| To-do item |
Write the entries out again. Every character must match.

(Page-level text extractions)
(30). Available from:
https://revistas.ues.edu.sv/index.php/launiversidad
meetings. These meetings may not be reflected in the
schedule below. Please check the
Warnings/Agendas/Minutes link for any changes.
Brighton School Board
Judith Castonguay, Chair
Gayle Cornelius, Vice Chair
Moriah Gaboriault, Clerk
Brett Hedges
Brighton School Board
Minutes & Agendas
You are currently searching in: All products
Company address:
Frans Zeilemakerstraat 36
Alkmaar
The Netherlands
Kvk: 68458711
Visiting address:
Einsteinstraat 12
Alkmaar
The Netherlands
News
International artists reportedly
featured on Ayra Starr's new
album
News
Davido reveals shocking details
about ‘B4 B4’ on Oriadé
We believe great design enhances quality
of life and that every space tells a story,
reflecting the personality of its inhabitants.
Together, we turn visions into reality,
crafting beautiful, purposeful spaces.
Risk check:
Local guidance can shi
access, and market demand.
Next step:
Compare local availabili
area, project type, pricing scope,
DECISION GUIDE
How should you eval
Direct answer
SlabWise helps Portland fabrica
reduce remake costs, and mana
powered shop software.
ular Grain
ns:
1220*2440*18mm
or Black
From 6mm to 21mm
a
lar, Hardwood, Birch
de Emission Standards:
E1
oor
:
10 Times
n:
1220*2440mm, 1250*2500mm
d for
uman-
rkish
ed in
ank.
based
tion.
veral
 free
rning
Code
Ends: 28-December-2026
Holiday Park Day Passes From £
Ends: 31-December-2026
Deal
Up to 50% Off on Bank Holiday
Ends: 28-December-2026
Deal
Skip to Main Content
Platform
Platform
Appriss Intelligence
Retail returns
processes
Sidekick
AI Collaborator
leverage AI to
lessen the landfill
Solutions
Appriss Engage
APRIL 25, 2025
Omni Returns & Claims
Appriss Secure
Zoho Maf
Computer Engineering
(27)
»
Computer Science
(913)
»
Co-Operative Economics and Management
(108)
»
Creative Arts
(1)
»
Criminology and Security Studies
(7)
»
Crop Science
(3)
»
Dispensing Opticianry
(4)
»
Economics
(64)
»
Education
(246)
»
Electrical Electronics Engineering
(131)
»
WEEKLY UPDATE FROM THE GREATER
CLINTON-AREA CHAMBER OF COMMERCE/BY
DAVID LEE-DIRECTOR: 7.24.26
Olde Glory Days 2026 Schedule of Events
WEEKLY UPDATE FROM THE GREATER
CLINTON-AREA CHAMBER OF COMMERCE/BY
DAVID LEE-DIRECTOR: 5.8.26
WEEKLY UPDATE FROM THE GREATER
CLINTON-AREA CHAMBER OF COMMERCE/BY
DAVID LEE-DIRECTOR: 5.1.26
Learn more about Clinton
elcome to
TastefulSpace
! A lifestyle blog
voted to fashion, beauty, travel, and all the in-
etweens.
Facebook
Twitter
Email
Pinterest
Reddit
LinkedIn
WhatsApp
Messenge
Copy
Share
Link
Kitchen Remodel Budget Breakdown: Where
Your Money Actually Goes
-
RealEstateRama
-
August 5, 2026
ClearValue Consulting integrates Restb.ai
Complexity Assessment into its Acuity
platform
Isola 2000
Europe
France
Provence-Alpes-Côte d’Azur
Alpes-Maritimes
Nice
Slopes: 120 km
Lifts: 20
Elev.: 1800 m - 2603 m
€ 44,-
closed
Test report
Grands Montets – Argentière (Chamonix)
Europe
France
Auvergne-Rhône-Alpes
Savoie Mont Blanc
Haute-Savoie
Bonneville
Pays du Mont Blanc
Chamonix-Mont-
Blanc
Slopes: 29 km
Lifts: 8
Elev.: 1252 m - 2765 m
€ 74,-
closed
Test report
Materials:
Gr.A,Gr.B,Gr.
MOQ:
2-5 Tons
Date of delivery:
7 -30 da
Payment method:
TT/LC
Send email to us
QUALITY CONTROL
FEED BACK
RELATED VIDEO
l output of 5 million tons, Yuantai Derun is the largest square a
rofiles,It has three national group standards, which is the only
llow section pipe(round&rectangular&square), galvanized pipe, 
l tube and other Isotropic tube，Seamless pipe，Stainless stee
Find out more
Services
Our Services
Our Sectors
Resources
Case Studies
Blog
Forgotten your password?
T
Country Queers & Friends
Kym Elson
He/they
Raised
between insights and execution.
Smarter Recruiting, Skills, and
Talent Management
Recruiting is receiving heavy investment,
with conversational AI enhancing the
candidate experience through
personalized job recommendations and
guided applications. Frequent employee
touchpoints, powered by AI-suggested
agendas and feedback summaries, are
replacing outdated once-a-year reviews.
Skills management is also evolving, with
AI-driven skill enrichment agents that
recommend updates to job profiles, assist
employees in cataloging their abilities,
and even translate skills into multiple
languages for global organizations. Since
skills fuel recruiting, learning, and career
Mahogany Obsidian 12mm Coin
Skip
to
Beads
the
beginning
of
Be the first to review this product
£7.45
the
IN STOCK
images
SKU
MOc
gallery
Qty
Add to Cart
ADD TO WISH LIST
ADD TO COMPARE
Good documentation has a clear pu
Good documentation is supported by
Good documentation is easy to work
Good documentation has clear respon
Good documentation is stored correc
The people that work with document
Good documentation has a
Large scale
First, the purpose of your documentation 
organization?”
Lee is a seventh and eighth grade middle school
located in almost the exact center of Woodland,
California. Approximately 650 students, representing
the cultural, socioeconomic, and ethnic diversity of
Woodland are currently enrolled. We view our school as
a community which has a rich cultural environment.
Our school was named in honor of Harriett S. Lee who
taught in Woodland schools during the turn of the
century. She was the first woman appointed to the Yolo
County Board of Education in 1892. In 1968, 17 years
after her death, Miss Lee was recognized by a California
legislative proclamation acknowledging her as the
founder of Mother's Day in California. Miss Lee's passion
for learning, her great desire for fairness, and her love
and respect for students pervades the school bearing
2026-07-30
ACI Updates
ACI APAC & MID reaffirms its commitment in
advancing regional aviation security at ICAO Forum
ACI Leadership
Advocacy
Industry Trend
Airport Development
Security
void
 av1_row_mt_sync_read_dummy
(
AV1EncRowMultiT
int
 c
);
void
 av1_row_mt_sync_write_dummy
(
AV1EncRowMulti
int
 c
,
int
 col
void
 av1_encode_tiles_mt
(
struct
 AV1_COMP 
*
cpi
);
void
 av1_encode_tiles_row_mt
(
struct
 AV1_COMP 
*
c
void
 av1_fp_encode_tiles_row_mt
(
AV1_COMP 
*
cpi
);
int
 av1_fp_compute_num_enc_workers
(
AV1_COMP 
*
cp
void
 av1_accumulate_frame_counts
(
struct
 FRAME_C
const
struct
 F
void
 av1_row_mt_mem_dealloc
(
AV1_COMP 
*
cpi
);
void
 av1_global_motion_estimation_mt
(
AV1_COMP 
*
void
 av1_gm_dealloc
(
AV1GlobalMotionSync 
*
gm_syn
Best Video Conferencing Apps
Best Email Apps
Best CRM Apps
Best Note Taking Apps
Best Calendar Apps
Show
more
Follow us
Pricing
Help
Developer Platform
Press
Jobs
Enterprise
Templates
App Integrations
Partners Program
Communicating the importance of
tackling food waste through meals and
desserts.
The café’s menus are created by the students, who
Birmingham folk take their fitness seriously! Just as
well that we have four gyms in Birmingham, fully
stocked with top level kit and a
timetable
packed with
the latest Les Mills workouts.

| Result of this exercise |
(30). Available from:
https://revistas.ues.edu.sv/index.php/launiversidad
meetings. These meetings may not be reflected in the
schedule below. Please check the
Warnings/Agendas/Minutes link for any changes.
Brighton School Board
Judith Castonguay, Chair
Gayle Cornelius, Vice Chair
Moriah Gaboriault, Clerk
Brett Hedges
Brighton School Board
Minutes & Agendas
You are currently searching in: All products
Company address:
Frans Zeilemakerstraat 36
Alkmaar
The Netherlands
Kvk: 68458711
Visiting address:
Einsteinstraat 12
Alkmaar
The Netherlands
News
International artists reportedly
featured on Ayra Starr's new
album
News
Davido reveals shocking details
about ‘B4 B4’ on Oriadé
We believe great design enhances quality
of life and that every space tells a story,
reflecting the personality of its inhabitants.
Together, we turn visions into reality,
crafting beautiful, purposeful spaces.
Risk check:
Local guidance can shi
access, and market demand.
Next step:
Compare local availabili
area, project type, pricing scope,
DECISION GUIDE
How should you eval
Direct answer
SlabWise helps Portland fabrica
reduce remake costs, and mana
powered shop software.
ular Grain
ns:
1220*2440*18mm
or Black
From 6mm to 21mm
a
lar, Hardwood, Birch
de Emission Standards:
E1
oor
:
10 Times
n:
1220*2440mm, 1250*2500mm
d for
uman-
rkish
ed in
ank.
based
tion.
veral
 free
rning
Code
Ends: 28-December-2026
Holiday Park Day Passes From £
Ends: 31-December-2026
Deal
Up to 50% Off on Bank Holiday
Ends: 28-December-2026
Deal
Skip to Main Content
Platform
Platform
Appriss Intelligence
Retail returns
processes
Sidekick
AI Collaborator
leverage AI to
lessen the landfill
Solutions
Appriss Engage
APRIL 25, 2025
Omni Returns & Claims
Appriss Secure
Zoho Maf
Computer Engineering
(27)
»
Computer Science
(913)
»
Co-Operative Economics and Management
(108)
»
Creative Arts
(1)
»
Criminology and Security Studies
(7)
»
Crop Science
(3)
»
Dispensing Opticianry
(4)
»
Economics
(64)
»
Education
(246)
»
Electrical Electronics Engineering
(131)
»
WEEKLY UPDATE FROM THE GREATER
CLINTON-AREA CHAMBER OF COMMERCE/BY
DAVID LEE-DIRECTOR: 7.24.26
Olde Glory Days 2026 Schedule of Events
WEEKLY UPDATE FROM THE GREATER
CLINTON-AREA CHAMBER OF COMMERCE/BY
DAVID LEE-DIRECTOR: 5.8.26
WEEKLY UPDATE FROM THE GREATER
CLINTON-AREA CHAMBER OF COMMERCE/BY
DAVID LEE-DIRECTOR: 5.1.26
Learn more about Clinton
elcome to
TastefulSpace
! A lifestyle blog
voted to fashion, beauty, travel, and all the in-
etweens.
Facebook
Twitter
Email
Pinterest
Reddit
LinkedIn
WhatsApp
Messenge
Copy
Share
Link
Kitchen Remodel Budget Breakdown: Where
Your Money Actually Goes
-
RealEstateRama
-
August 5, 2026
ClearValue Consulting integrates Restb.ai
Complexity Assessment into its Acuity
platform
Isola 2000
Europe
France
Provence-Alpes-Côte d’Azur
Alpes-Maritimes
Nice
Slopes: 120 km
Lifts: 20
Elev.: 1800 m - 2603 m
€ 44,-
closed
Test report
Grands Montets – Argentière (Chamonix)
Europe
France
Auvergne-Rhône-Alpes
Savoie Mont Blanc
Haute-Savoie
Bonneville
Pays du Mont Blanc
Chamonix-Mont-
Blanc
Slopes: 29 km
Lifts: 8
Elev.: 1252 m - 2765 m
€ 74,-
closed
Test report
Materials:
Gr.A,Gr.B,Gr.
MOQ:
2-5 Tons
Date of delivery:
7 -30 da
Payment method:
TT/LC
Send email to us
QUALITY CONTROL
FEED BACK
RELATED VIDEO
l output of 5 million tons, Yuantai Derun is the largest square a
rofiles,It has three national group standards, which is the only
llow section pipe(round&rectangular&square), galvanized pipe, 
l tube and other Isotropic tube，Seamless pipe，Stainless stee
Find out more
Services
Our Services
Our Sectors
Resources
Case Studies
Blog
Forgotten your password?
T
Country Queers & Friends
Kym Elson
He/they
Raised
between insights and execution.
Smarter Recruiting, Skills, and
Talent Management
Recruiting is receiving heavy investment,
with conversational AI enhancing the
candidate experience through
personalized job recommendations and
guided applications. Frequent employee
touchpoints, powered by AI-suggested
agendas and feedback summaries, are
replacing outdated once-a-year reviews.
Skills management is also evolving, with
AI-driven skill enrichment agents that
recommend updates to job profiles, assist
employees in cataloging their abilities,
and even translate skills into multiple
languages for global organizations. Since
skills fuel recruiting, learning, and career
Mahogany Obsidian 12mm Coin
Skip
to
Beads
the
beginning
of
Be the first to review this product
£7.45
the
IN STOCK
images
SKU
MOc
gallery
Qty
Add to Cart
ADD TO WISH LIST
ADD TO COMPARE
Good documentation has a clear pu
Good documentation is supported by
Good documentation is easy to work
Good documentation has clear respon
Good documentation is stored correc
The people that work with document
Good documentation has a
Large scale
First, the purpose of your documentation 
organization?”
Lee is a seventh and eighth grade middle school
located in almost the exact center of Woodland,
California. Approximately 650 students, representing
the cultural, socioeconomic, and ethnic diversity of
Woodland are currently enrolled. We view our school as
a community which has a rich cultural environment.
Our school was named in honor of Harriett S. Lee who
taught in Woodland schools during the turn of the
century. She was the first woman appointed to the Yolo
County Board of Education in 1892. In 1968, 17 years
after her death, Miss Lee was recognized by a California
legislative proclamation acknowledging her as the
founder of Mother's Day in California. Miss Lee's passion
for learning, her great desire for fairness, and her love
and respect for students pervades the school bearing
2026-07-30
ACI Updates
ACI APAC & MID reaffirms its commitment in
advancing regional aviation security at ICAO Forum
ACI Leadership
Advocacy
Industry Trend
Airport Development
Security
void
 av1_row_mt_sync_read_dummy
(
AV1EncRowMultiT
int
 c
);
void
 av1_row_mt_sync_write_dummy
(
AV1EncRowMulti
int
 c
,
int
 col
void
 av1_encode_tiles_mt
(
struct
 AV1_COMP 
*
cpi
);
void
 av1_encode_tiles_row_mt
(
struct
 AV1_COMP 
*
c
void
 av1_fp_encode_tiles_row_mt
(
AV1_COMP 
*
cpi
);
int
 av1_fp_compute_num_enc_workers
(
AV1_COMP 
*
cp
void
 av1_accumulate_frame_counts
(
struct
 FRAME_C
const
struct
 F
void
 av1_row_mt_mem_dealloc
(
AV1_COMP 
*
cpi
);
void
 av1_global_motion_estimation_mt
(
AV1_COMP 
*
void
 av1_gm_dealloc
(
AV1GlobalMotionSync 
*
gm_syn
Best Video Conferencing Apps
Best Email Apps
Best CRM Apps
Best Note Taking Apps
Best Calendar Apps
Show
more
Follow us
Pricing
Help
Developer Platform
Press
Jobs
Enterprise
Templates
App Integrations
Partners Program
Communicating the importance of
tackling food waste through meals and
desserts.
The café’s menus are created by the students, who
Birmingham folk take their fitness seriously! Just as
well that we have four gyms in Birmingham, fully
stocked with top level kit and a
timetable
packed with
the latest Les Mills workouts.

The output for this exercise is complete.